— EXERCISE AIM —
Provide an exact copy of the data, excluding the images.

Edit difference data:
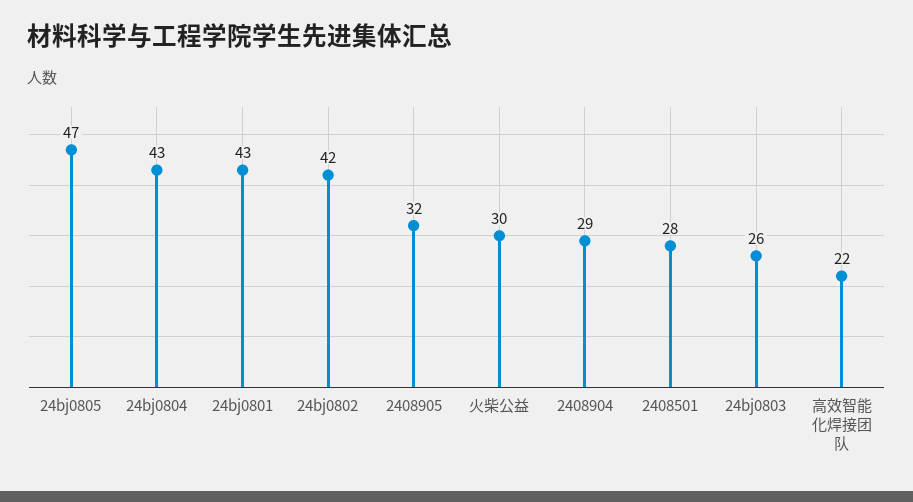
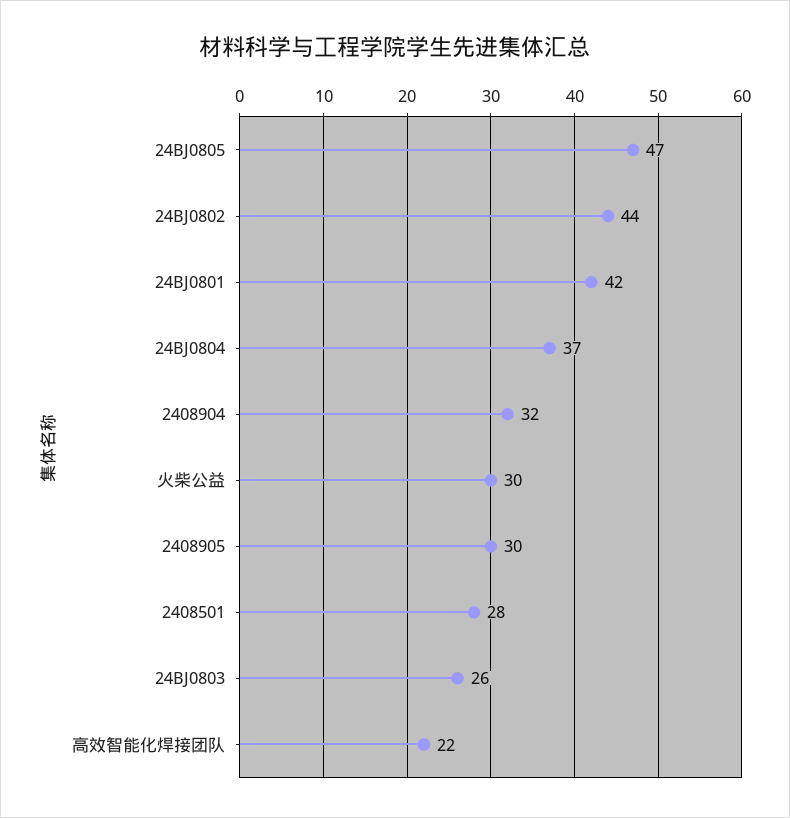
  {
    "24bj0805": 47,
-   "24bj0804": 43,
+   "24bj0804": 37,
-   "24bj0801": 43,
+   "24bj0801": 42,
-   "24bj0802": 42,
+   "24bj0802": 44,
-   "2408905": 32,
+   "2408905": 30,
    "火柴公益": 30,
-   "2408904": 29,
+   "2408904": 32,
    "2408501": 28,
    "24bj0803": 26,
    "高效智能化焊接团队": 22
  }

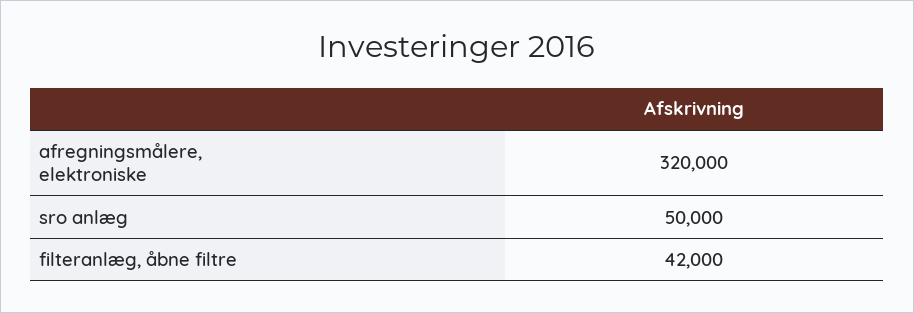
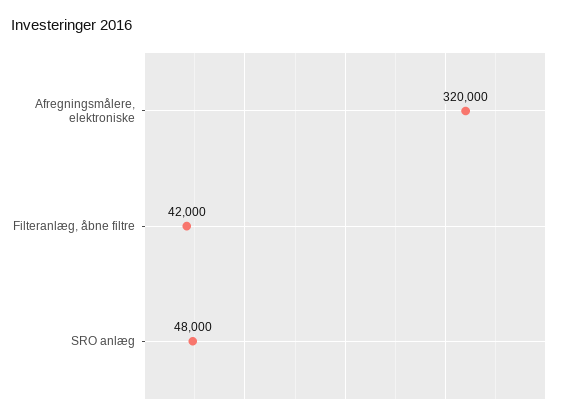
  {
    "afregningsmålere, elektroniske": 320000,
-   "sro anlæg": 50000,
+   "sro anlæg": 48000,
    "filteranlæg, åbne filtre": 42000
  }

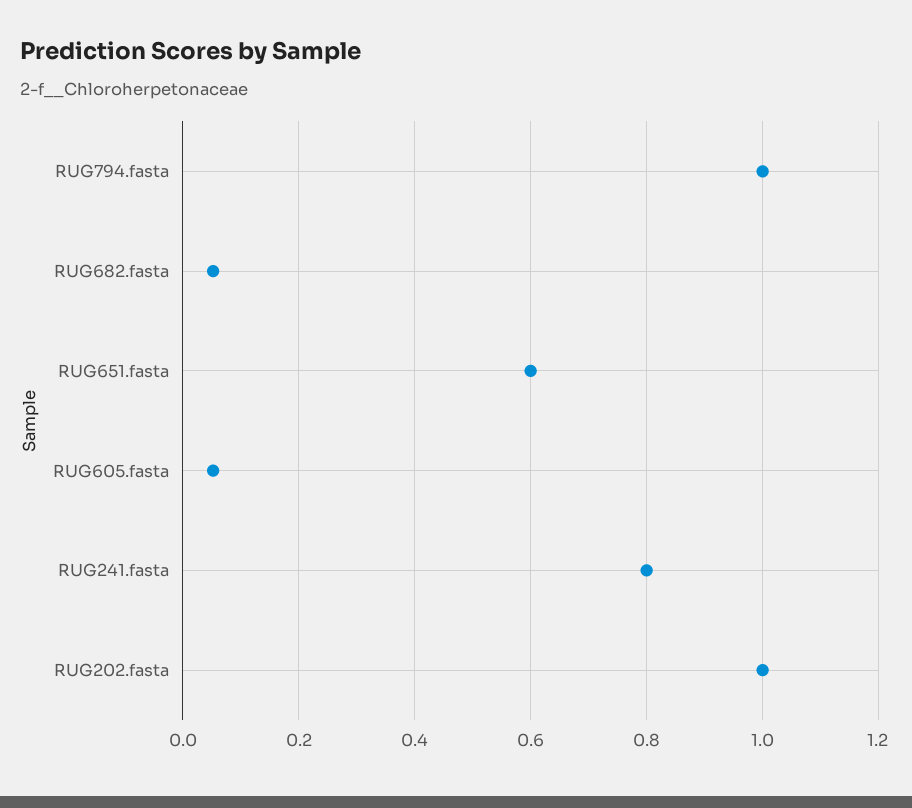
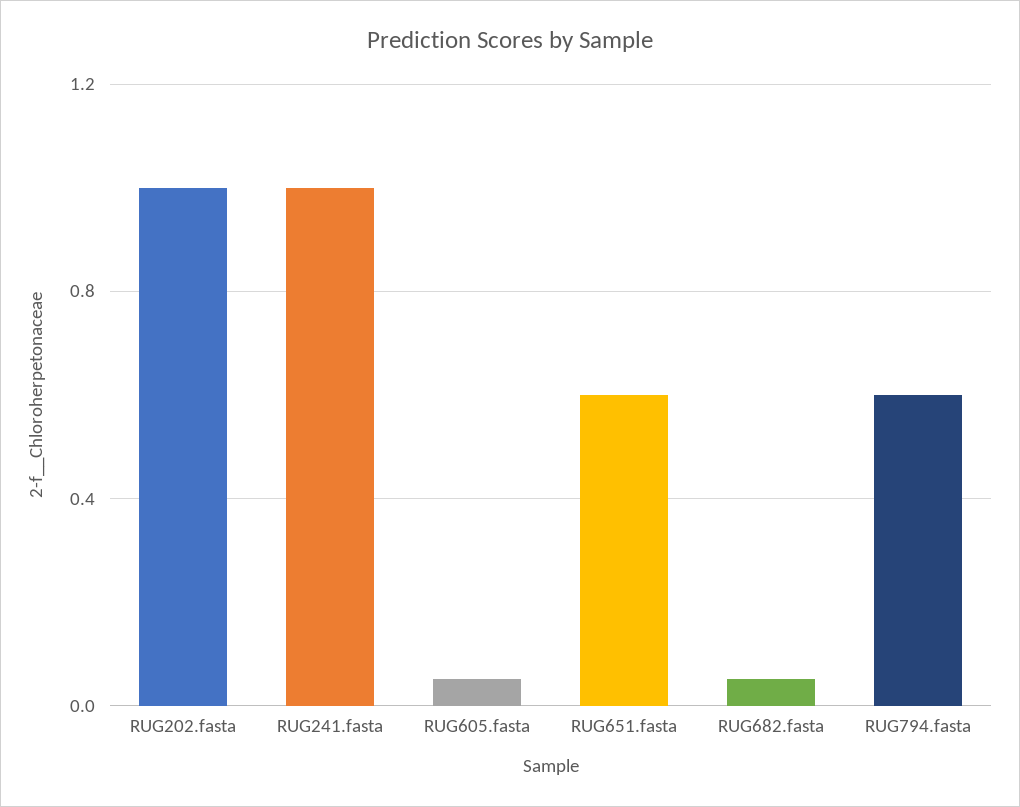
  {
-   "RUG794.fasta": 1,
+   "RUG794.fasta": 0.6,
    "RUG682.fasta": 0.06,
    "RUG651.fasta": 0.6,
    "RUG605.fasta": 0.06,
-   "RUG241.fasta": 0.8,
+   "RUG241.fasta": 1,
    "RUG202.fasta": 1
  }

— FINISHED EXERCISE —
  {
    "24bj0805": 47,
-   "24bj0804": 43,
+   "24bj0804": 37,
-   "24bj0801": 43,
+   "24bj0801": 42,
-   "24bj0802": 42,
+   "24bj0802": 44,
-   "2408905": 32,
+   "2408905": 30,
    "火柴公益": 30,
-   "2408904": 29,
+   "2408904": 32,
    "2408501": 28,
    "24bj0803": 26,
    "高效智能化焊接团队": 22
  }

  {
    "afregningsmålere, elektroniske": 320000,
-   "sro anlæg": 50000,
+   "sro anlæg": 48000,
    "filteranlæg, åbne filtre": 42000
  }

  {
-   "RUG794.fasta": 1,
+   "RUG794.fasta": 0.6,
    "RUG682.fasta": 0.06,
    "RUG651.fasta": 0.6,
    "RUG605.fasta": 0.06,
-   "RUG241.fasta": 0.8,
+   "RUG241.fasta": 1,
    "RUG202.fasta": 1
  }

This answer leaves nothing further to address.